__TASK REQUIREMENTS__. Transcribe the text of each of the following entries line by line, keeping every character, accent, and line break unchanged.

[Start of Attachment]

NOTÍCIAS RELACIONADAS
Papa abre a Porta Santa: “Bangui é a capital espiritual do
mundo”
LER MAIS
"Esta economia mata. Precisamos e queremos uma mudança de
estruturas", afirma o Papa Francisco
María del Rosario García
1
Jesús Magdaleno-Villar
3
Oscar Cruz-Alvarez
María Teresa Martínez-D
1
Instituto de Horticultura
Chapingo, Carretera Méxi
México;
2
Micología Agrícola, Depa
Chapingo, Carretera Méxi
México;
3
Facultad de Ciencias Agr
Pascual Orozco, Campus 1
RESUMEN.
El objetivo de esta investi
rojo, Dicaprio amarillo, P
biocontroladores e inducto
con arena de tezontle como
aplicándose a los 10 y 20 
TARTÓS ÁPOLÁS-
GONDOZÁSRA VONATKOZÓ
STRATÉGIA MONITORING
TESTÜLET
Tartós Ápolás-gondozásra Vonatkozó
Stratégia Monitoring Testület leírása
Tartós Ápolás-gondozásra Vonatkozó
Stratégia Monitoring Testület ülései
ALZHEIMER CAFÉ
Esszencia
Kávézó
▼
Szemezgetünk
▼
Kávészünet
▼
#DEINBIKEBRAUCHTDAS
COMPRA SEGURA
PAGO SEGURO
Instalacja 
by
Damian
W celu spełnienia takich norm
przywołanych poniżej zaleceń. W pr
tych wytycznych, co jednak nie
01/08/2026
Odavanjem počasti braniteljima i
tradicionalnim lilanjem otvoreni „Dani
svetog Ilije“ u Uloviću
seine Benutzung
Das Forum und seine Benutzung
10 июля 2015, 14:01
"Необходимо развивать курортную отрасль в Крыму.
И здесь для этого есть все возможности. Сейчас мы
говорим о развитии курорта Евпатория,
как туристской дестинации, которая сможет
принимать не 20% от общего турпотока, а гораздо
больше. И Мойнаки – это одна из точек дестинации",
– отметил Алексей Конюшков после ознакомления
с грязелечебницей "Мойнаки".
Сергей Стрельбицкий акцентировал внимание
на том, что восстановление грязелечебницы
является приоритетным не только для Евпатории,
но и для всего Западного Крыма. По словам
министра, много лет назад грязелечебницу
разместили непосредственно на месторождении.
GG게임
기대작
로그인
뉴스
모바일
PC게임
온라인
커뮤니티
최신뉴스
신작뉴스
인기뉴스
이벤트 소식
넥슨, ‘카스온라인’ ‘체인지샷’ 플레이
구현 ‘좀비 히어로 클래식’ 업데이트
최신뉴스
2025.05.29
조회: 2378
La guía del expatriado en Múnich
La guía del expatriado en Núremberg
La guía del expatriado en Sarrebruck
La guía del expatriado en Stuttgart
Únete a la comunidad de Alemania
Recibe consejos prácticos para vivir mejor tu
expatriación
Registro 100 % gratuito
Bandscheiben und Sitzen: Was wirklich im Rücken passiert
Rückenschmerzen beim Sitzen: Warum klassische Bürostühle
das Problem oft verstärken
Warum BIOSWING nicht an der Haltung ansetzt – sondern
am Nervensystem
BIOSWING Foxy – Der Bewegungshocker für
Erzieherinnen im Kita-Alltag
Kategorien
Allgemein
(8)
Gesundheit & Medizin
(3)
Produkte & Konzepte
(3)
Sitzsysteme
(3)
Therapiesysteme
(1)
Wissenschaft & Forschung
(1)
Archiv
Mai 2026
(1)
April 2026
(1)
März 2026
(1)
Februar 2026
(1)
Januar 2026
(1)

[End of Attachment]

__THE COMPLETED TASK__.
NOTÍCIAS RELACIONADAS
Papa abre a Porta Santa: “Bangui é a capital espiritual do
mundo”
LER MAIS
"Esta economia mata. Precisamos e queremos uma mudança de
estruturas", afirma o Papa Francisco
María del Rosario García
1
Jesús Magdaleno-Villar
3
Oscar Cruz-Alvarez
María Teresa Martínez-D
1
Instituto de Horticultura
Chapingo, Carretera Méxi
México;
2
Micología Agrícola, Depa
Chapingo, Carretera Méxi
México;
3
Facultad de Ciencias Agr
Pascual Orozco, Campus 1
RESUMEN.
El objetivo de esta investi
rojo, Dicaprio amarillo, P
biocontroladores e inducto
con arena de tezontle como
aplicándose a los 10 y 20 
TARTÓS ÁPOLÁS-
GONDOZÁSRA VONATKOZÓ
STRATÉGIA MONITORING
TESTÜLET
Tartós Ápolás-gondozásra Vonatkozó
Stratégia Monitoring Testület leírása
Tartós Ápolás-gondozásra Vonatkozó
Stratégia Monitoring Testület ülései
ALZHEIMER CAFÉ
Esszencia
Kávézó
▼
Szemezgetünk
▼
Kávészünet
▼
#DEINBIKEBRAUCHTDAS
COMPRA SEGURA
PAGO SEGURO
Instalacja 
by
Damian
W celu spełnienia takich norm
przywołanych poniżej zaleceń. W pr
tych wytycznych, co jednak nie
01/08/2026
Odavanjem počasti braniteljima i
tradicionalnim lilanjem otvoreni „Dani
svetog Ilije“ u Uloviću
seine Benutzung
Das Forum und seine Benutzung
10 июля 2015, 14:01
"Необходимо развивать курортную отрасль в Крыму.
И здесь для этого есть все возможности. Сейчас мы
говорим о развитии курорта Евпатория,
как туристской дестинации, которая сможет
принимать не 20% от общего турпотока, а гораздо
больше. И Мойнаки – это одна из точек дестинации",
– отметил Алексей Конюшков после ознакомления
с грязелечебницей "Мойнаки".
Сергей Стрельбицкий акцентировал внимание
на том, что восстановление грязелечебницы
является приоритетным не только для Евпатории,
но и для всего Западного Крыма. По словам
министра, много лет назад грязелечебницу
разместили непосредственно на месторождении.
GG게임
기대작
로그인
뉴스
모바일
PC게임
온라인
커뮤니티
최신뉴스
신작뉴스
인기뉴스
이벤트 소식
넥슨, ‘카스온라인’ ‘체인지샷’ 플레이
구현 ‘좀비 히어로 클래식’ 업데이트
최신뉴스
2025.05.29
조회: 2378
La guía del expatriado en Múnich
La guía del expatriado en Núremberg
La guía del expatriado en Sarrebruck
La guía del expatriado en Stuttgart
Únete a la comunidad de Alemania
Recibe consejos prácticos para vivir mejor tu
expatriación
Registro 100 % gratuito
Bandscheiben und Sitzen: Was wirklich im Rücken passiert
Rückenschmerzen beim Sitzen: Warum klassische Bürostühle
das Problem oft verstärken
Warum BIOSWING nicht an der Haltung ansetzt – sondern
am Nervensystem
BIOSWING Foxy – Der Bewegungshocker für
Erzieherinnen im Kita-Alltag
Kategorien
Allgemein
(8)
Gesundheit & Medizin
(3)
Produkte & Konzepte
(3)
Sitzsysteme
(3)
Therapiesysteme
(1)
Wissenschaft & Forschung
(1)
Archiv
Mai 2026
(1)
April 2026
(1)
März 2026
(1)
Februar 2026
(1)
Januar 2026
(1)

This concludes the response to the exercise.